• [Exercise directions]: Copy the text of each entry below word for word, leaving out the pictures.

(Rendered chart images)
BEGIN

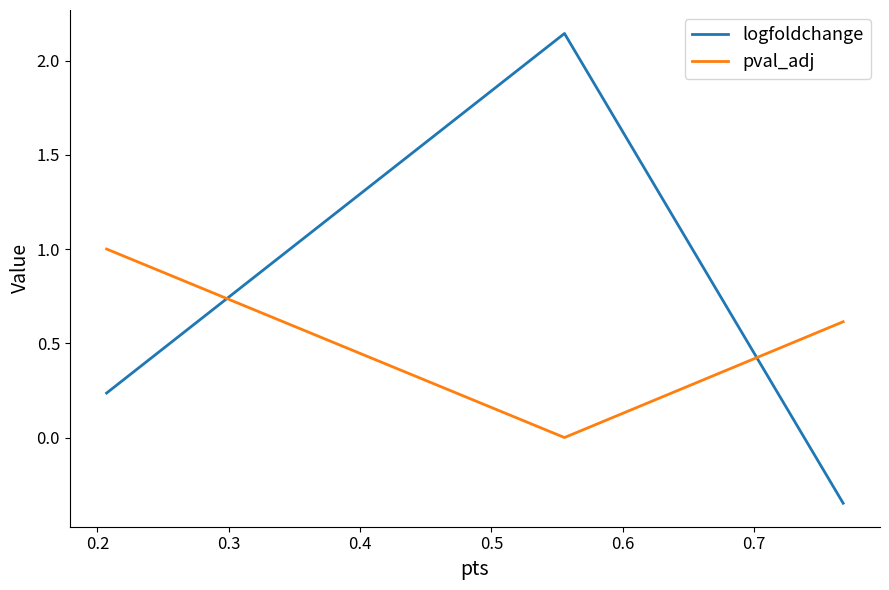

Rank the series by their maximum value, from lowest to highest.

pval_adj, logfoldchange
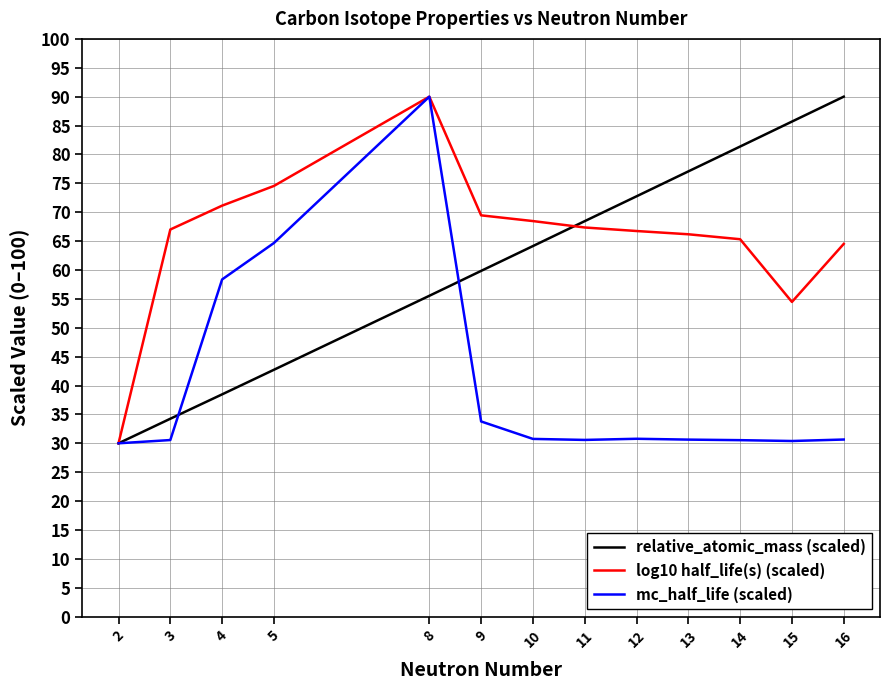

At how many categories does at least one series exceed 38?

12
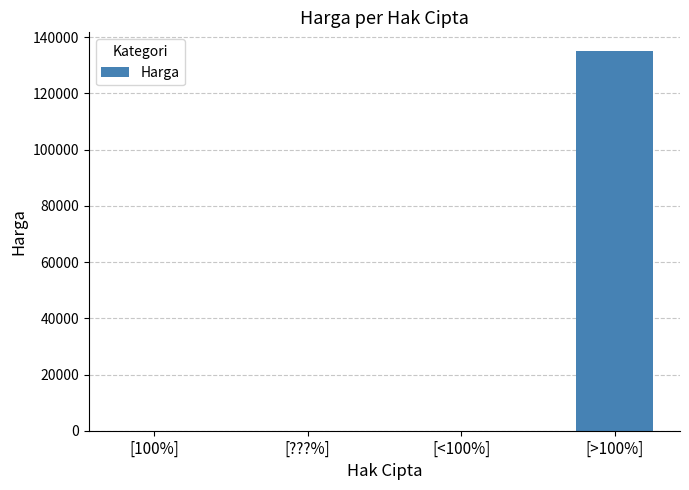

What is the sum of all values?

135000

END

• [Task answer]:
Rank the series by their maximum value, from lowest to highest.

pval_adj, logfoldchange

At how many categories does at least one series exceed 38?

12

What is the sum of all values?

135000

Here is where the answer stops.